Maritime corridor, trade on Shringla’s Russia visit agenda
Reviving the proposed Chennai-Vladivostok Maritime Corridor and finding ways to increase bilateral trade, which is currently worth $10-11 billion, will be among the key points on the agenda when foreign secretary Harsh Vardhan Shringla visits Russia this week.
The 17-18 February visit is also expected to see both sides discuss possible dates for the India-Russia annual summit to be hosted by India this year. The meeting between Russian president Vladimir Putin and Prime Minister Narendra Modi could not take place in 2020 due to the covid-19 pandemic, said Indian and Russian officials. Therefore, Shringla’s visit is important as it keeps “contacts at high levels of government on track", former foreign secretary Kanwal Sibal said.
Matters related to the Brazil-Russia-India-China-South Africa (BRICS) summit that New Delhi will host this year are also expected to be discussed.
Shringla’s meetings with his Russian interlocutors would send a signal that India’s ties with Moscow are independent of its ties with the US and in India’s national interest, Sibal said. This is against the backdrop of the Joe Biden administration extending a nuclear arms pact with Russia but doubling down on pledges against Moscow following the imprisonment of Kremlin critic Alexei Navalny and fresh allegations of hacking by the Russian government.
Bilateral investments between India and Russia have touched $30 billion because of investments in oil and gas, but two-way trade has languished at just $10-11 billion, according to Indian government numbers.
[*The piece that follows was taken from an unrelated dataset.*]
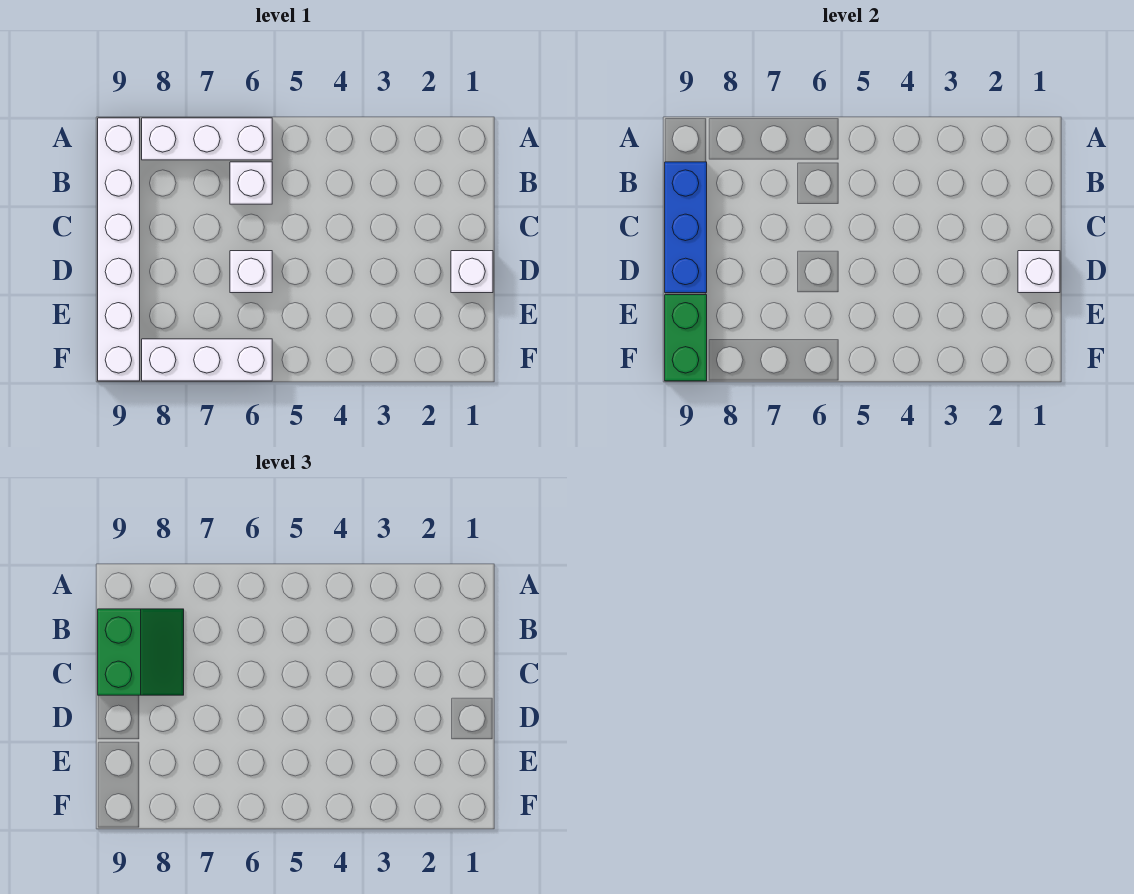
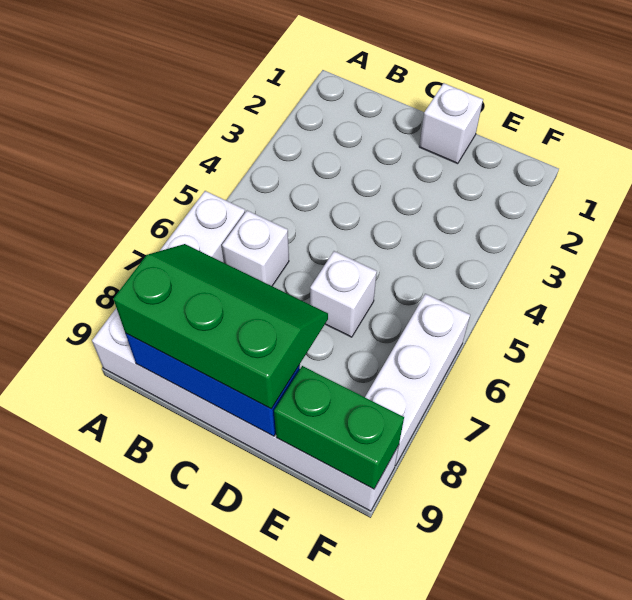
green 2x2 slope [98,609,184,695] -> green 2x3 slope [113,244,328,409]
white 1x1 brick [1018,251,1060,293] -> none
Analysts like Sibal have maintained that the primary reasons for stagnant trade is the lack of interest from the Indian private sector, the structure of the Russian economy, and lack of information on the potential of the two markets.
The long routes for trade, with the existing route from Mumbai to the Russian port of St Petersburg on the Baltic Sea coast takes about 40 days, and have only complicated matters, said industry insiders.
A shorter route through the Chabahar port is yet to fructify because of the sanctions on Iran.
With the Biden administration in place, Container Corporation of India (Concor) and Russian Railways are looking to begin commercial runs by end of February on the International North-South Transport Corridor (INSTC)-- a 7,200 km-long network of ship, rail and road routes covering 13 countries including India, Iran, Afghanistan, Armenia, Azerbaijan, Russia.
Operationalising the Chennai-Vladivostok route would supplement the INSTC and trade via this route would take 24-25 days. It was in 2019, that India and Russia announced their intent to connect Chennai and Vladivostok, during a visit to Russia by Prime Minister Narendra Modi.
Modi had then extended a $1 billion Line of Credit (LoC) for the Russian Far East – where strategic rival China has made inroads in recent years. The LoC would be “a take off point for (India’s) Act Far East (policy)," Modi had said. The Russian Far East is said to comprise roughly a third of Russia and although rich in minerals, hydrocarbons, timber and fish, it is an economically underdeveloped region. News reports said Tata Power and KGK Diamond are among the companies that have invested in the region.
People familiar with the matter said feasibility studies on the Chennai-Vladivostok route were to begin soon and would act as a “game-changer" in injecting much-needed momentum into economic ties. Ties in the energy sector were strong and efforts were on to broad base economic linkages, one of the people cited above said.
In the railways sector, Russia had shown interest in modernization of Indian Railways’ signaling systems as well as in the private operation of train services, the person said. Digital toll collection in the roads’ sector and inland waterways development were two other areas that Moscow was keen on, the person said.
The two countries would be holding their strategic economic dialogue in the next two months that could give a push to these projects, the person said.